After roughly two decades of fans calling for Snyder’s exit, he not only remains, but is poised to win a division championship and, if you like banners, a successful season. Hooray? Can anything spoil a party more quickly than knowing Dan Snyder is enjoying it?

Well, imagine this (exceedingly likely) scenario:

Washington wins the division and has to, yeeugh, keep producing Washington Football Team football content.Meanwhile, the rival Eagles, Giants, and Cowboys all get to stop playing football, all decide they’re happy with their quarterbacks, and all get to use top-10ish picks to meet other needs.So Washington not only misses on all of 2021’s blue-chip QBs and possibly all of the second tier as well, but can’t start on the “meet other needs” thing until after all of its division rivals get their turn … and all for the crime of holding divisional tiebreakers.

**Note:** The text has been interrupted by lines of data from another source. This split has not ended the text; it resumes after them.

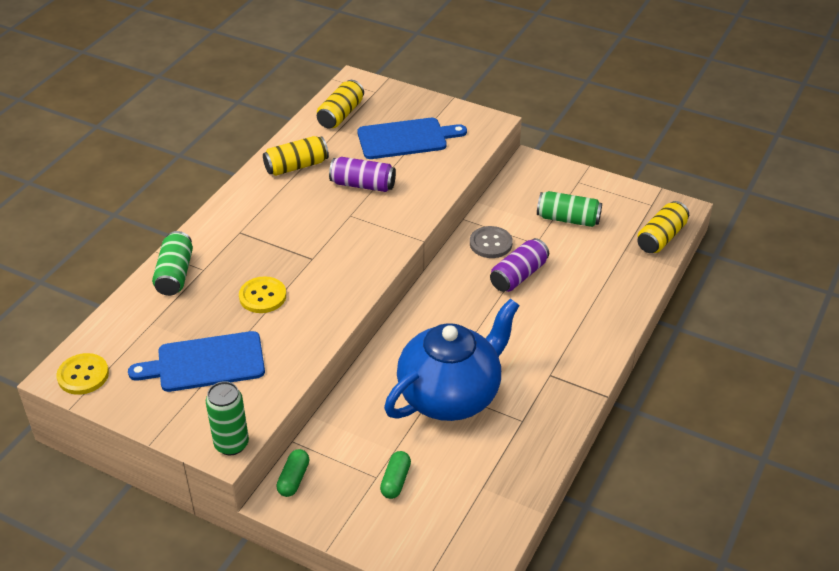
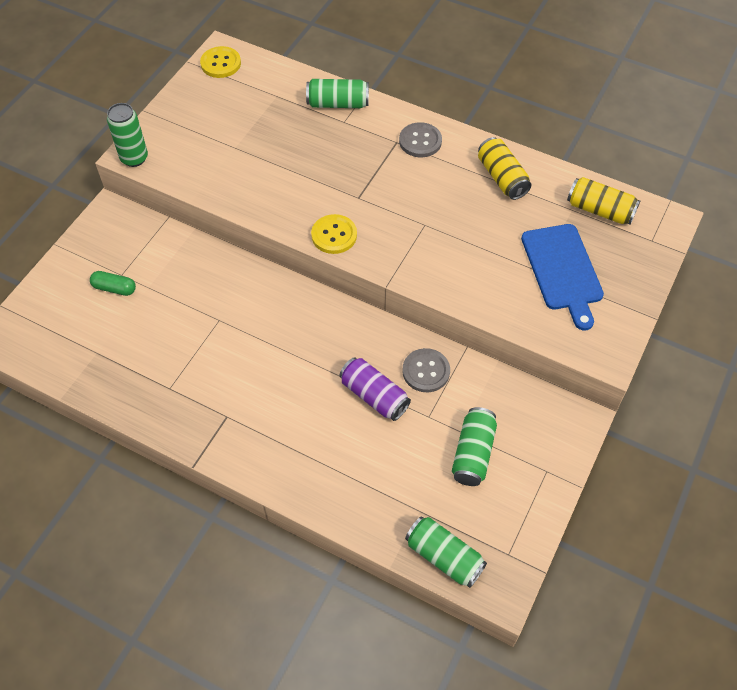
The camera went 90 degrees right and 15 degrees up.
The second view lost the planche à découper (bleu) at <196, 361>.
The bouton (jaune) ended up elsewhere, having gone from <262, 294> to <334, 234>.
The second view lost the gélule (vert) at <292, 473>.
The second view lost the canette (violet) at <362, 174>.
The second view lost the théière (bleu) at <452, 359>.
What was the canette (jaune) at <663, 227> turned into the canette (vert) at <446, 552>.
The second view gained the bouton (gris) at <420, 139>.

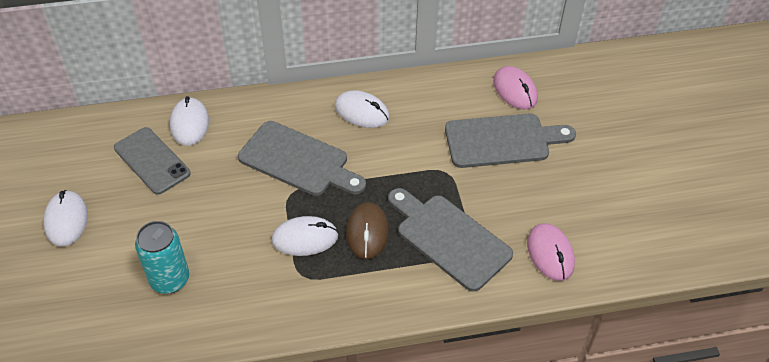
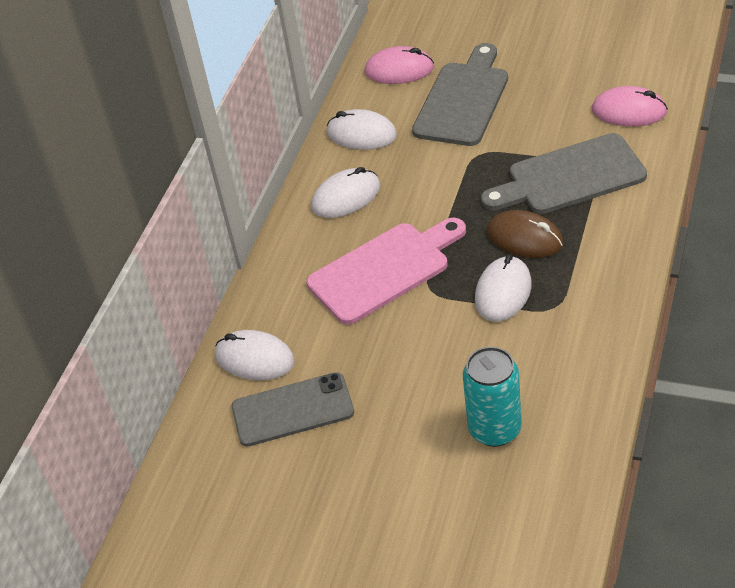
The camera went 55 degrees left and 5 degrees down.
The souris (blanc) ended up elsewhere, having gone from <65, 218> to <362, 129>.
What was the planche à découper (gris) at <302, 158> turned into the planche à découper (rose) at <386, 271>.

When the Jets won a couple meaningless games in December and thereby gifted Lawrence to the Jaguars, that was indeed the kind of incompetence soufflé that Jets fans have come to expect. But what’s the punishment? The Jets still get an elite QB prospect. Wilson or Fields could end up just as good as Lawrence in the NFL, for all we know. Winning a couple games too many, falling one spot, and moving from 1a to 1b could end up being no big deal.

Winning one game too many and falling something like 10 spots, though? The Football Team winning the East in 2020 could mean the Football Team having to reboot yet again three years from now, not that there tends to be much noticeable difference between the beginning, middle, and end of each buffoonish era within the franchise’s Snyder epoch.

This means the most gruesome possible outcome of the 2020 NFC East would be the Football Team winning it. (When you put it like that, it’s almost like these other three teams colluded to ensure the detested Snyder’s latest mediocrity won the division, no matter what. You … you don’t suppose … do you?) And since 2020 can deliver only the most Pyrrhic of victories, I think we all know where this is going. Congratulations in advance to the Football Team on winning the division, meeting the first goal, and enjoying the fruits of a successful season.

What did it cost you, Dan Snyder? Everything.

And unlike Thanos, you didn’t even go .500.